# Start of DOCUMENT PASSAGE
Question

Balance the following equation by oxidation number method.
$Cu+HN{O}_3\to Cu(N{O}_3{)}_2+N{O}_2+H_{2}O$.

Answer 1

Writing the oxidation numbers of all the atoms.
$\stackrel{0}{Cu}+\stackrel{+1}{H}\stackrel{+5}{N}\stackrel{-2}{O_3}\to \stackrel{+2}{Cu}(\stackrel{+5}{N}\stackrel{-2}{O_3}{)}_2+\stackrel{+4}{N}\stackrel{-2}{O_2}+\stackrel{+1}{H_2}\stackrel{-2}{O}$
Change in Ox. no. has occurred in copper and nitrogen.
$\stackrel{0}{Cu}\to \stackrel{+2}{Cu}(N{O}_3{)}_2$
$H\stackrel{+5}{N}{O}_3\to \stackrel{+4}{N}{O}_2$
Increase in Ox. no. of copper $=2$ units per molecule Cu.
# End of DOCUMENT PASSAGE
*WRITTEN PROBLEM:*
Carry the nitric acid balancing solution forward from its final line.
# Start of DATA EXCERPT
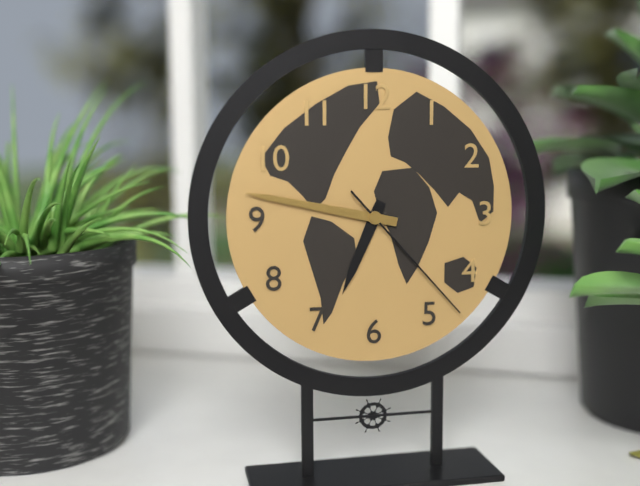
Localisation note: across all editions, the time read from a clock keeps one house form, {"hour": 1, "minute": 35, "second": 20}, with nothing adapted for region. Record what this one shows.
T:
{"hour": 6, "minute": 47, "second": 23}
# End of DATA EXCERPT
*OUTPUT FOR THIS EXERCISE:*
Decrease in Ox. no. of nitrogen$=1$ unit per molecule $HN{O}_3$.
To make increase and decrease equal, eq. (ii) is multiplied by $2$
$Cu+2HN{O}_3\to Cu(N{O}_3{)}_2+2N{O}_2+H_{2}O$
Balancing nitrate ions, hydrogen and oxygen, the following equation is obtained:
$Cu+4HN{O}_3\to Cu(N{O}_3{)}_2+2N{O}_2+2H_{2}O$
This is the balanced equation.